Task statement
Every line below containing the word "posisi" should be found and copied.

Page-level text extractions
>>>

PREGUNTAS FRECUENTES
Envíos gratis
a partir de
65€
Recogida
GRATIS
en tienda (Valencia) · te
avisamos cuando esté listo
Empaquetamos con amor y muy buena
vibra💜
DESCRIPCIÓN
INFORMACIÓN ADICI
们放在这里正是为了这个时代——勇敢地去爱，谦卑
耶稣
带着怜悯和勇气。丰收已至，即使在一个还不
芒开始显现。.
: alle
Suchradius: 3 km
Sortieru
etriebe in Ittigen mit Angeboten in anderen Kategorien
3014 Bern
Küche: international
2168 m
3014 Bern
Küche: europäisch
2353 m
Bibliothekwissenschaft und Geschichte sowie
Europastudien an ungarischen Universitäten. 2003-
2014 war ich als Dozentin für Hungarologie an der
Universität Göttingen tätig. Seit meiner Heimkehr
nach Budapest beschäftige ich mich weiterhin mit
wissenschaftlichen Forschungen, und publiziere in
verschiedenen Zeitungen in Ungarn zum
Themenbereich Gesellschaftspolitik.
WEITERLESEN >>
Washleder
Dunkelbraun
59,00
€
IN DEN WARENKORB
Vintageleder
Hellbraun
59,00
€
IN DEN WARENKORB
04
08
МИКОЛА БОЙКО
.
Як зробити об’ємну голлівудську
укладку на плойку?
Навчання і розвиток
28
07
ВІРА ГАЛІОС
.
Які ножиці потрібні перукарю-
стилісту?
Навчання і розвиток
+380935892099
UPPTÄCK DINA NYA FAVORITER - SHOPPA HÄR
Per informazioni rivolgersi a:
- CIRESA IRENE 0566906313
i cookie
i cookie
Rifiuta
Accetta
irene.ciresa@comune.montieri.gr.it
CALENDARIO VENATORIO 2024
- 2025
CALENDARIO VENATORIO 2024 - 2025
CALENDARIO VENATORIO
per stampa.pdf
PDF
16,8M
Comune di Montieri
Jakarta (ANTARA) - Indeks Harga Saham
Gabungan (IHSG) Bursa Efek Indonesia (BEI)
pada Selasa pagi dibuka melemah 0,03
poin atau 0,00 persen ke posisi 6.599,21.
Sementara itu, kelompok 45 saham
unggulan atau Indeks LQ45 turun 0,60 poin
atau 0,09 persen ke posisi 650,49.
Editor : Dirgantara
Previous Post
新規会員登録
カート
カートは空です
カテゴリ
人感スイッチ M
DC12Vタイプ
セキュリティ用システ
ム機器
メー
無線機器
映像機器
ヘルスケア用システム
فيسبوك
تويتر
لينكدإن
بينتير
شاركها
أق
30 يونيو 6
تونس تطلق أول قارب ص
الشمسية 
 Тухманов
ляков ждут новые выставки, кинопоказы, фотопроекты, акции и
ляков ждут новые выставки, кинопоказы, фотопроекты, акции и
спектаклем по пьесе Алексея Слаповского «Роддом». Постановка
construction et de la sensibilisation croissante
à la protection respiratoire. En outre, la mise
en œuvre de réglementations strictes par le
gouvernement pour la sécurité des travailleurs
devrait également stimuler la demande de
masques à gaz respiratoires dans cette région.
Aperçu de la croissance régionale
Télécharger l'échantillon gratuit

<<<

Completed task
poin atau 0,00 persen ke posisi 6.599,21.
atau 0,09 persen ke posisi 650,49.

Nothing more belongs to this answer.